Parenting

10 Reasons Why The County Fair Is A Stealth Fun Sponge

by Randi Cornwall
Updated: 
Originally Published: 
boy-eating-cotton-candy
Image via Shutterstock

Here are 10 reasons that the fair (not Mom) is the actual fun sponge in this scenario:

1. The Rides

Those tin boxes deserve all the side-eye. Yeah, I know that accidents are really rare, but there’s another big reason to avoid those twirling buckets of doom. I once witnessed one passenger puke while the ride was upside down, and as it swung back, the falling vomit hit another passenger in the face. Weaponized vomit, however rare, is a solid reason to steer clear.

2. The (Lack of) Organization

The parade is 20 minutes late, the funnel cake booth runs out of syrup at noon and the magic show is a no-go, but no one told us. A host of mothers and children fan themselves under the shade of the magic show canopy as their patience erodes to each repetition of “No, I don’t know when it will start, maybe soon.” If we are lucky, security strolls through and gives us the 4-1-1, chuckling at our inability to telepathically intuit random schedule changes.

3. The Temperature

It’s always somewhere between a hair’s breadth to hell and “please just kill me dead.” The first person to invent outdoor air conditioning will be a bazillionaire.

4. The Fair Food

Whenever we drive near the fair, the smells overtake us, applying a siren song to our sense of nostalgia. And like a siren, this is a trick. Beer and brats are as expensive as a decent family restaurant but half as good. Further, it is sticky—the beer, the cotton candy, the condiments. After opening day, the entire fair, every single surface, is like the back side of duct tape.

5. The Fucking Goldfish

I’ll admit to being a bit prideful for getting eight years into parenting without a single fair fish to show for it. My pride was my downfall. Why couldn’t the ring toss host allow my children to learn about losing graciously instead of donating fish to their sad-face cause? Now I’m out $50 in “proper equipment” that the pet store girl shamed us into purchasing for pets we didn’t really expect.

6. The Salespeople

Tucked into the only unpopulated area are the vendors, trying to hawk their wares to uninterested passersby. “Would you like to hear about a $100,000 timeshare in Nowhere, USA?” “How about a hot tub that 10,000 people sat in over two weeks? Half off for the display model!”

7. The Fair-Goers

From what forbidden forest did these jerks emerge? There are the entitled single adults pushing through children to see a display from the front row. Then the grandparents laughing while their grandchild smears ice cream all over the last clean table. There are line cutters and lazy litterers who can’t be bothered to reach the extra two inches to toss the frosty into the garbage. Parenting is hard enough without all these etiquette-breaking assholes showing your children that rules only apply to them.

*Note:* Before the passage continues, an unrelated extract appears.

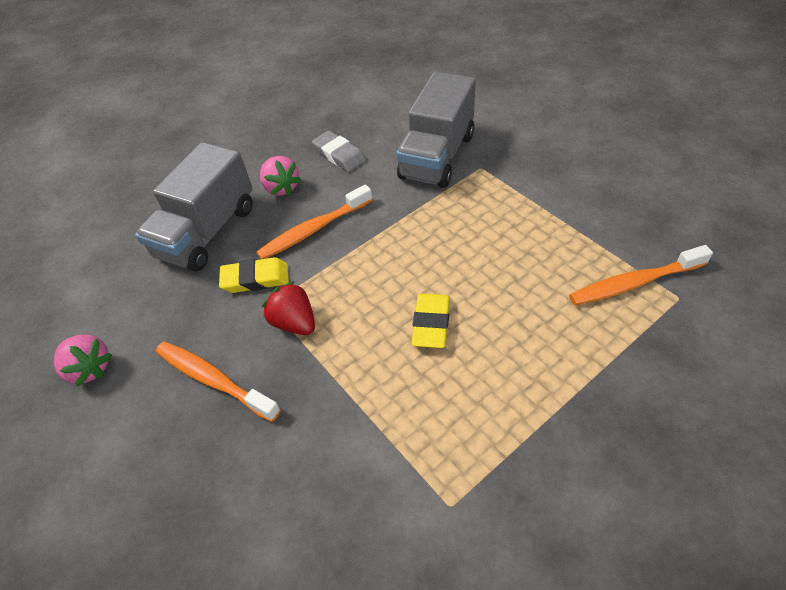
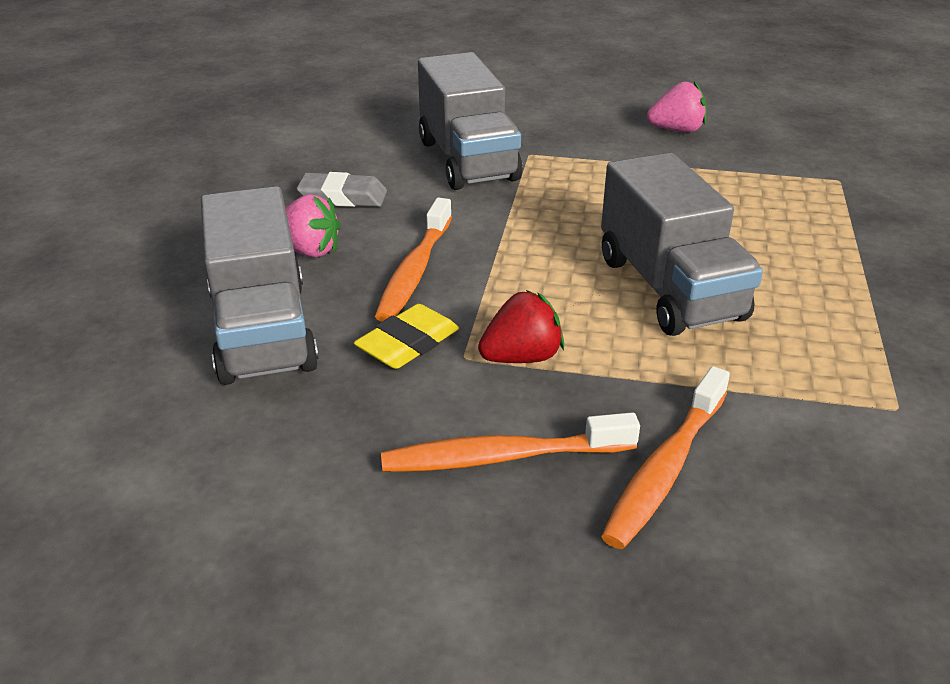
camera: 45 degrees left, 15 degrees down
pink strawberry [54,335,113,386] -> pink strawberry moved to [647,81,707,132]
red strawberry [262,281,315,335] -> red strawberry turned 150 degrees clockwise [478,290,564,363]
yellow eraser [411,294,450,348] -> grey truck [601,153,763,336]
orange toothbrush [569,245,713,305] -> orange toothbrush moved to [601,366,730,549]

8. The Children’s Hall of Inadequacy

Forget about 4-H. The rows of elementary-aged photography, baked goods and quilts offer a not-so-subtle reprimand of what you should have been doing with your children in all your spare time. To enter this hall is to entertain all the hushed doubts about your parenting.

9. The Icky Factor

There’s the race track seating covered in spilled beer, peanut spittle and bird shit. The bathroom options are hot and stinky portables or building bathrooms, which are not much better. How do so many women miss the feminine product receptacle? (If not wanting to see another’s used pad is wrong, I don’t want to be right.) Litter at the fair is like herpes at a key party; there is no way for the grounds crew to keep up with the nasty.

10. The Cost of, Well, Everything

Going to the fair is as expensive as a spending spree at Target, except there’s no AC and the only thing you come home with are two semi-dead fish and three blow-up toys that will break before you make it across the parking lot.

I see now why my mom wasn’t a huge fan of the fair. But here’s the plot twist: She took us anyway. So, in her honor, I’m going to do my older kids a solid and take them, despite my reservations about being vomited on in mid-air. I will definitely be packing extra baby wipes, though, so if you need some, you can find me sipping on a $20 cup of lukewarm Coors in the empty hot tubs.